** Start **
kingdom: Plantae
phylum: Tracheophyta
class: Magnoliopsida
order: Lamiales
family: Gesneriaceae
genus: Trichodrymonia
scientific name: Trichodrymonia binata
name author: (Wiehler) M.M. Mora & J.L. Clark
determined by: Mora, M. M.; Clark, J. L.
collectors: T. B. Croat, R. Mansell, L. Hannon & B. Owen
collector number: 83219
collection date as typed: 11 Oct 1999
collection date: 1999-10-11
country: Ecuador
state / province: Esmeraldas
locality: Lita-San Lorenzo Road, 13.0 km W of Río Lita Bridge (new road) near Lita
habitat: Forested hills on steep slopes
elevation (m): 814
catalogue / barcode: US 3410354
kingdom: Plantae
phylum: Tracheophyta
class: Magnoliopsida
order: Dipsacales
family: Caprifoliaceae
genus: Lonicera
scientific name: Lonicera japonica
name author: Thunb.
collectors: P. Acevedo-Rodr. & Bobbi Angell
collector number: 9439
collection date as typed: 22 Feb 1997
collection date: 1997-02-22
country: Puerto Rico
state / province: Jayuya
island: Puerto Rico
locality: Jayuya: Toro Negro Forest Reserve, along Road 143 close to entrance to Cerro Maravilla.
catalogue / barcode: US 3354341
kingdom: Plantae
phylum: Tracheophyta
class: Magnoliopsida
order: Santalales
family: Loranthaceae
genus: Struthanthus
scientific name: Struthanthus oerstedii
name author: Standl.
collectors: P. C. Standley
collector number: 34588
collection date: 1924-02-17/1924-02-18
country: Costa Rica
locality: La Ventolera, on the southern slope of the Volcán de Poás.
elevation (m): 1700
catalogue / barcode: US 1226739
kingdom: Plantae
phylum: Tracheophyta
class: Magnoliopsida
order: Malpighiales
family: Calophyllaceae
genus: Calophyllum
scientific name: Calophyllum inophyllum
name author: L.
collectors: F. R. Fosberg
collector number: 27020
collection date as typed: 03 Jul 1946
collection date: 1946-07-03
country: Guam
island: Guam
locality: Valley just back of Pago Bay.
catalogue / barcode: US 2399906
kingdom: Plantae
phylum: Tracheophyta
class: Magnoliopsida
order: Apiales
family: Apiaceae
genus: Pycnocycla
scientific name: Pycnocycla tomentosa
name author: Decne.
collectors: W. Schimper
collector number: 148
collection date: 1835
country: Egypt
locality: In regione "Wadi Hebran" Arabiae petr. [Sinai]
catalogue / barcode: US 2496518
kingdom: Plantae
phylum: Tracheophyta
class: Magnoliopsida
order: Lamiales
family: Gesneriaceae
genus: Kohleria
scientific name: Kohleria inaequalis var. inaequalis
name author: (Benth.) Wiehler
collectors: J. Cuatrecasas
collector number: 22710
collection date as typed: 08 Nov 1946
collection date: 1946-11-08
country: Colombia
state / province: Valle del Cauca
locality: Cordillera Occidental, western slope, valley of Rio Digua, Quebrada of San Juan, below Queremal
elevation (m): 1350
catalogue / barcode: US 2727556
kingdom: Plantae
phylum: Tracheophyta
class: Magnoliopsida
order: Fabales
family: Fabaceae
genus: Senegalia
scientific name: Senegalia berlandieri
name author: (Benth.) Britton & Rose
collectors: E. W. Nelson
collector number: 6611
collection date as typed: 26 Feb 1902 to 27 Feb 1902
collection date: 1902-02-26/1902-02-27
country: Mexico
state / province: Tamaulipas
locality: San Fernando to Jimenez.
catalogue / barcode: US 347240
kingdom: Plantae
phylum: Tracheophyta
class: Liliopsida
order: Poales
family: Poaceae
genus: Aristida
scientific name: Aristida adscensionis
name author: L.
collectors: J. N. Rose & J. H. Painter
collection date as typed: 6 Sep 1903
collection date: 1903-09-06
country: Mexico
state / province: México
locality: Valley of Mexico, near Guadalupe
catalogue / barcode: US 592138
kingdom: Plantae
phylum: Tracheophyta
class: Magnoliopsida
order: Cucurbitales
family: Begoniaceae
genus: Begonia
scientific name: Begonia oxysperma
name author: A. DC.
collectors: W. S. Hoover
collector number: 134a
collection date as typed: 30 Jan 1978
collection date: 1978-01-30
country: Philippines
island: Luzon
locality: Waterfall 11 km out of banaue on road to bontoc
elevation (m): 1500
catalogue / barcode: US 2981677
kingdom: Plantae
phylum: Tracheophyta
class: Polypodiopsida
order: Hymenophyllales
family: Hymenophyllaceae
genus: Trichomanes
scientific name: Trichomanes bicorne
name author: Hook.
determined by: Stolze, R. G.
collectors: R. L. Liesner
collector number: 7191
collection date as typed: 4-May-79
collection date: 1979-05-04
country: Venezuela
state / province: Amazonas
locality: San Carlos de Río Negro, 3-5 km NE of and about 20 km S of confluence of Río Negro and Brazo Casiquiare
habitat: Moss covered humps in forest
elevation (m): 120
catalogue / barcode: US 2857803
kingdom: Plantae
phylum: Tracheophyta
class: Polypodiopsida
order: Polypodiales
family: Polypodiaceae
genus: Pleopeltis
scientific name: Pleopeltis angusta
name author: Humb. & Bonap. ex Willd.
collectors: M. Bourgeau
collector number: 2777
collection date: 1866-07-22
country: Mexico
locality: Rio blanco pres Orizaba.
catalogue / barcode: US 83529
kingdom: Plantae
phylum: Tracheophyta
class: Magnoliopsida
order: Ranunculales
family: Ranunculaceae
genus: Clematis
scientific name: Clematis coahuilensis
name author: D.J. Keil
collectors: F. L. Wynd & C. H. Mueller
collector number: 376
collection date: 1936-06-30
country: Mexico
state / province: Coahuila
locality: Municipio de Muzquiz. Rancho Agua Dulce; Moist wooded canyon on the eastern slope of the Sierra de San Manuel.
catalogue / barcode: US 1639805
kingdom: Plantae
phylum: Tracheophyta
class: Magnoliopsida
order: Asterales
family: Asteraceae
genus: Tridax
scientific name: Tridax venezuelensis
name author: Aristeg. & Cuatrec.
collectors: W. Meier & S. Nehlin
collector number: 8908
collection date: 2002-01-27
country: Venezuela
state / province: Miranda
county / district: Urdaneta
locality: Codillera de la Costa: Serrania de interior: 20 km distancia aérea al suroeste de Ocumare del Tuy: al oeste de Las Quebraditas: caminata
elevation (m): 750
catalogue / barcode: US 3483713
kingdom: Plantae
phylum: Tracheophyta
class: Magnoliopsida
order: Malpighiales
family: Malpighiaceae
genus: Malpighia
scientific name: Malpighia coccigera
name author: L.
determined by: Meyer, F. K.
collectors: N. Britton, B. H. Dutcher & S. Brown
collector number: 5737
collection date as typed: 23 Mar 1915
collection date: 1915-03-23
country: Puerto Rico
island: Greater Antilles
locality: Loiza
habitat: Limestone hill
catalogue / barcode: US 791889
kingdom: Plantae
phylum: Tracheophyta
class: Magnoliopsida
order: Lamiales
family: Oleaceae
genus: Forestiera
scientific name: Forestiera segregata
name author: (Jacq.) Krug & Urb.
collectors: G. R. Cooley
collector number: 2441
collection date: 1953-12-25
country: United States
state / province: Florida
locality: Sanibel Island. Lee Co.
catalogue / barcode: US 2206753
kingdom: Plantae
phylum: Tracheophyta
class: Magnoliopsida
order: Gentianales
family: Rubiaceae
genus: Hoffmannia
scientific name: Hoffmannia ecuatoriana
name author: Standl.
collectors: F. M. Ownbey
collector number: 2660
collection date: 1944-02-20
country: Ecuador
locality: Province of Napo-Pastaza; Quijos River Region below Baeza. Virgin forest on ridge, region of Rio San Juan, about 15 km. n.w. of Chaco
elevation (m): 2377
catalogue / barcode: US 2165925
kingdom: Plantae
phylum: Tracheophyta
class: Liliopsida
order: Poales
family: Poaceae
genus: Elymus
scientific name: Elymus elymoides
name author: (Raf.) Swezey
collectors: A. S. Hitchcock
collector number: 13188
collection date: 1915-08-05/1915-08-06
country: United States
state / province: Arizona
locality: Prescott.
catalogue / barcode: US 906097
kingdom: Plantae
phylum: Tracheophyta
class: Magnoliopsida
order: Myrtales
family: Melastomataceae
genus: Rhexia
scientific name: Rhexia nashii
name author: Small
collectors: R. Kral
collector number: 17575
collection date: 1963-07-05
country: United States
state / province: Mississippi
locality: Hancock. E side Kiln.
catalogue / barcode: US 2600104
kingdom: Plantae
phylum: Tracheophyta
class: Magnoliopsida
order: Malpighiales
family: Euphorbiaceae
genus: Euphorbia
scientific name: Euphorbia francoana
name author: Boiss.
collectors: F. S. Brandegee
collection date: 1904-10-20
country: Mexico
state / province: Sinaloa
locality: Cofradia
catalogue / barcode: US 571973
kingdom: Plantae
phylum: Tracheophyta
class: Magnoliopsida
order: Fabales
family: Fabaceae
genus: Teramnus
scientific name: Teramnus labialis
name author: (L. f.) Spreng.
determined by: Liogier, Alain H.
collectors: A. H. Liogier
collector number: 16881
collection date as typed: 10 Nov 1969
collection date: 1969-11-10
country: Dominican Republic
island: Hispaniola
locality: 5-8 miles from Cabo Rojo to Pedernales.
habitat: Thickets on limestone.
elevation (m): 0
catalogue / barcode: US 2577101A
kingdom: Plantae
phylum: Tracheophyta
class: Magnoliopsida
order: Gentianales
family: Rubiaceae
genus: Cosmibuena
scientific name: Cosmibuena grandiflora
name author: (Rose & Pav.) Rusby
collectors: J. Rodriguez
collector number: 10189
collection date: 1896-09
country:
** End **
Repeat the part of the listing that opens with its first line and closes with the line containing "genus: Struthanthus", copying those lines exactly.

kingdom: Plantae
phylum: Tracheophyta
class: Magnoliopsida
order: Lamiales
family: Gesneriaceae
genus: Trichodrymonia
scientific name: Trichodrymonia binata
name author: (Wiehler) M.M. Mora & J.L. Clark
determined by: Mora, M. M.; Clark, J. L.
collectors: T. B. Croat, R. Mansell, L. Hannon & B. Owen
collector number: 83219
collection date as typed: 11 Oct 1999
collection date: 1999-10-11
country: Ecuador
state / province: Esmeraldas
locality: Lita-San Lorenzo Road, 13.0 km W of Río Lita Bridge (new road) near Lita
habitat: Forested hills on steep slopes
elevation (m): 814
catalogue / barcode: US 3410354
kingdom: Plantae
phylum: Tracheophyta
class: Magnoliopsida
order: Dipsacales
family: Caprifoliaceae
genus: Lonicera
scientific name: Lonicera japonica
name author: Thunb.
collectors: P. Acevedo-Rodr. & Bobbi Angell
collector number: 9439
collection date as typed: 22 Feb 1997
collection date: 1997-02-22
country: Puerto Rico
state / province: Jayuya
island: Puerto Rico
locality: Jayuya: Toro Negro Forest Reserve, along Road 143 close to entrance to Cerro Maravilla.
catalogue / barcode: US 3354341
kingdom: Plantae
phylum: Tracheophyta
class: Magnoliopsida
order: Santalales
family: Loranthaceae
genus: Struthanthus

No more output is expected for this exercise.